DFDS to Lay Off 10 Percent of its Workforce
DFDS, the ferry and logistics company, announced a series of steps designed to improve operating efficiency in light of current market conditions including a nearly 10 percent reduction in its current workforce.
“Our initial response to Covid-19 has been successful,” said Torben Carlsen, CEO of DFDS. “We now take further steps to restore long term growth and efficiency. At the same time, we continue to monitor new opportunities that may arise.”
Among the steps that DFDS announced that it will be undertaking to adapt to new market conditions will be a combining of its sales of large freight customer solutions, involving both ferry and logistics operations, into the logistic division to drive sales across the DFDS organization. Overlapping functions will be streamlined as part of the consolidation.

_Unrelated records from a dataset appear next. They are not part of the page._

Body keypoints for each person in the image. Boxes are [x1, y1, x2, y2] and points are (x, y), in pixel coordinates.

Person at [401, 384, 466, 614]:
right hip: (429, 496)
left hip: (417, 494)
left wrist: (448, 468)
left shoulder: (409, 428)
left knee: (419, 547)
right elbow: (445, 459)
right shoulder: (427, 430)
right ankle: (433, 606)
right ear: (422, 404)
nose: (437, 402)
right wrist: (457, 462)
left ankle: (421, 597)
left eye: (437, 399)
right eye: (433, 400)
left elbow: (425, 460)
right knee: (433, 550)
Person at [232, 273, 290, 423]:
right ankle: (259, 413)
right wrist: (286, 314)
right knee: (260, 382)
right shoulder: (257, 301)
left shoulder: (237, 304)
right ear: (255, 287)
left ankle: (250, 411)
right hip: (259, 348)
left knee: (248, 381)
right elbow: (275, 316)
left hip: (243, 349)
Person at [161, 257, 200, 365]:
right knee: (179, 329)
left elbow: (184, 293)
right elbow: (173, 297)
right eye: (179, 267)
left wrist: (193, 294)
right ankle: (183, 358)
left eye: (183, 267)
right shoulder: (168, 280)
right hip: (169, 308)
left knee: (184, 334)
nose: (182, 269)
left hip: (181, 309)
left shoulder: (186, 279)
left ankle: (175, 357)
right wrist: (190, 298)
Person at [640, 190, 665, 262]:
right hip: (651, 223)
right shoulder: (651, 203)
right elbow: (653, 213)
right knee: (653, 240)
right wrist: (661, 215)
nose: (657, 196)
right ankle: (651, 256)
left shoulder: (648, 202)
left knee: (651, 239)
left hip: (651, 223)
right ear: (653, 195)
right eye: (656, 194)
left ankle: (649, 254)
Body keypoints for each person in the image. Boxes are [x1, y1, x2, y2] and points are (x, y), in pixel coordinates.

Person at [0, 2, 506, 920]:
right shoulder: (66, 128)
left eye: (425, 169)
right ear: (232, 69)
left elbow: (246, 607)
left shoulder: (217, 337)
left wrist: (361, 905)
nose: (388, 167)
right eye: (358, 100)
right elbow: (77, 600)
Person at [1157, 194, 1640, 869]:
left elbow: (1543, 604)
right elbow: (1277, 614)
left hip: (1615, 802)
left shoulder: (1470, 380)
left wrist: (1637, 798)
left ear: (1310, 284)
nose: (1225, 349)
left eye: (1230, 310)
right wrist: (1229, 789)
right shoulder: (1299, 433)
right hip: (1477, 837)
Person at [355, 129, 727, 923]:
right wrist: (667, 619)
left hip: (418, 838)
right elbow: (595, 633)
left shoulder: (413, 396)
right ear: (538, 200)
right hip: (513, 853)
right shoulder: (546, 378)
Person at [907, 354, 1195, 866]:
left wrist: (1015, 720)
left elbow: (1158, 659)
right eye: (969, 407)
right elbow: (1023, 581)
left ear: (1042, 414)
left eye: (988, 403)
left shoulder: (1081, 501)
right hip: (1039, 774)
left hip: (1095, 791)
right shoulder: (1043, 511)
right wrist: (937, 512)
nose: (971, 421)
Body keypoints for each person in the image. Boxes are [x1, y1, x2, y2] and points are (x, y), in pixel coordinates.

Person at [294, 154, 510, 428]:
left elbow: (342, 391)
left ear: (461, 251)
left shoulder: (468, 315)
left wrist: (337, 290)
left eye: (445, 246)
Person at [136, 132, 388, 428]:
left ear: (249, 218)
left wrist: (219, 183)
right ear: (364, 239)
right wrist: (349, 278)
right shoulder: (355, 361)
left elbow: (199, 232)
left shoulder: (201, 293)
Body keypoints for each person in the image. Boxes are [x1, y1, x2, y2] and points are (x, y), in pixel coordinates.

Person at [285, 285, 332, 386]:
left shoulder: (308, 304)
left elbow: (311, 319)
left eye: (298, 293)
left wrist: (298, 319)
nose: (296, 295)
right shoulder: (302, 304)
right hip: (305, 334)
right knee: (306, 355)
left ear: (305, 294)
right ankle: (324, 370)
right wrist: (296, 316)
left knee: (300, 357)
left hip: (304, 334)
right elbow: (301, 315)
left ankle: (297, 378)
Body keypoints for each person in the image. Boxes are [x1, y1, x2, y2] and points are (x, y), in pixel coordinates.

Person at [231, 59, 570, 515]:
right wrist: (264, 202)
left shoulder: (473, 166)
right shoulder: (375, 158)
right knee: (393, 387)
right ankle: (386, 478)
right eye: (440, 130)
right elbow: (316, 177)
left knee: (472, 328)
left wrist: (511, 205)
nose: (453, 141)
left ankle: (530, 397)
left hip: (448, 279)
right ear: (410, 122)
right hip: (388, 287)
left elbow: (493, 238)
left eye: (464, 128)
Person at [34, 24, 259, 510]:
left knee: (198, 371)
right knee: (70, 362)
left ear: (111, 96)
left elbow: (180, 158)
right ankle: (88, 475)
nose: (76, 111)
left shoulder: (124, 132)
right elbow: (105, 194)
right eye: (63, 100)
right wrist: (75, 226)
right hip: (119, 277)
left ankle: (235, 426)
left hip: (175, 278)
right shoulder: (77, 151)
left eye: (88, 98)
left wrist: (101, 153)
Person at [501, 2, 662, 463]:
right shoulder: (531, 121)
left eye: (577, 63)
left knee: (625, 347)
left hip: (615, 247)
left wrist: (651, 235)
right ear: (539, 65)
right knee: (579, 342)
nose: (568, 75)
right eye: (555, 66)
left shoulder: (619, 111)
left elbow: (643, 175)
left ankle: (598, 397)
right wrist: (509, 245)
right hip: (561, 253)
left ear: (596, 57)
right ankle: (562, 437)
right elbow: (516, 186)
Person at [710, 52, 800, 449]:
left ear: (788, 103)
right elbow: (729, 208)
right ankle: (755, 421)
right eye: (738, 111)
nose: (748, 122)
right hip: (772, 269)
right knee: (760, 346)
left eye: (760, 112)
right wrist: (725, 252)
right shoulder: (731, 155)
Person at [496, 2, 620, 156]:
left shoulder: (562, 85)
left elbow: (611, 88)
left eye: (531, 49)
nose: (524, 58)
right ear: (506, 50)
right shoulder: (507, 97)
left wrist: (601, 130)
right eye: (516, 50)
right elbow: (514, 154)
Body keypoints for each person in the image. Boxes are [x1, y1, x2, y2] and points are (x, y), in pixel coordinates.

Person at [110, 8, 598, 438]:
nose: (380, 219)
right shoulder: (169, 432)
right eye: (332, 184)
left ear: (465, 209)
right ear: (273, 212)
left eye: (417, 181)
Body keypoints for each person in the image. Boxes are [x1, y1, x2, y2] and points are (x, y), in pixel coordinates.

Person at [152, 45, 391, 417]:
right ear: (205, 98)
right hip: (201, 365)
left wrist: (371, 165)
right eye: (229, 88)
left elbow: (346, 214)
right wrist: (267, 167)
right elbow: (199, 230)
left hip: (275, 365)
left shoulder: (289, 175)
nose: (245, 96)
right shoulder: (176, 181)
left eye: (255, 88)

DFDS’s ferry division will now focus on delivering services to freight forwarders and haulers while the freight and logistics operations will be adapted to new market conditions, including optimization of port terminal and haulage operations. Further, initiatives are also underway to simplify and focus business support functions, including reshaping and integrating the IT and digital organization as well as a downsizing of various functions.
The company’s passenger operations have also been aligned with changes in the travel market. A higher share of passengers are traveling for transportation purposes, including holiday travel. The changes include simplifying the onboard concepts and offerings on the ferries.
As a result of the planned actions, DFDS says approximately 650 of its 8,600 employees will be leaving in the coming months, including 200 in Denmark. It will record a one-time expense of approximately $15 million in 2020 but expects to realize a positive financial impact of between $7 and $11 million in 2020 and an annualized cost savings of approximately $38 million.
Responding to the outbreak of COVID-19, in mid-March, DFDS had reduced costs by laying up 12 freight ferries and suspending two passenger routes. The company reported that freight volumes in the second quarter have in most areas been above expectations and as a result five of the ferries have been reactivated.
In its passenger operations, DFDS reopened its Oslo-Frederikshavn-Copenhagen route on June 25, after Denmark and Norway reopened their borders. The resumption of the second passenger route, Amsterdam-Newcastle, and the non-essential travel on the English Channel is contingent on an easing of UK and EU travel restrictions.
DFDS said that uncertainty remains exceptionally high, particularly for passenger travel. As a result, it is maintaining its lowered estimates for earnings and noted that market conditions may still cause the outlook, and its assumptions to change significantly in the second half of the year.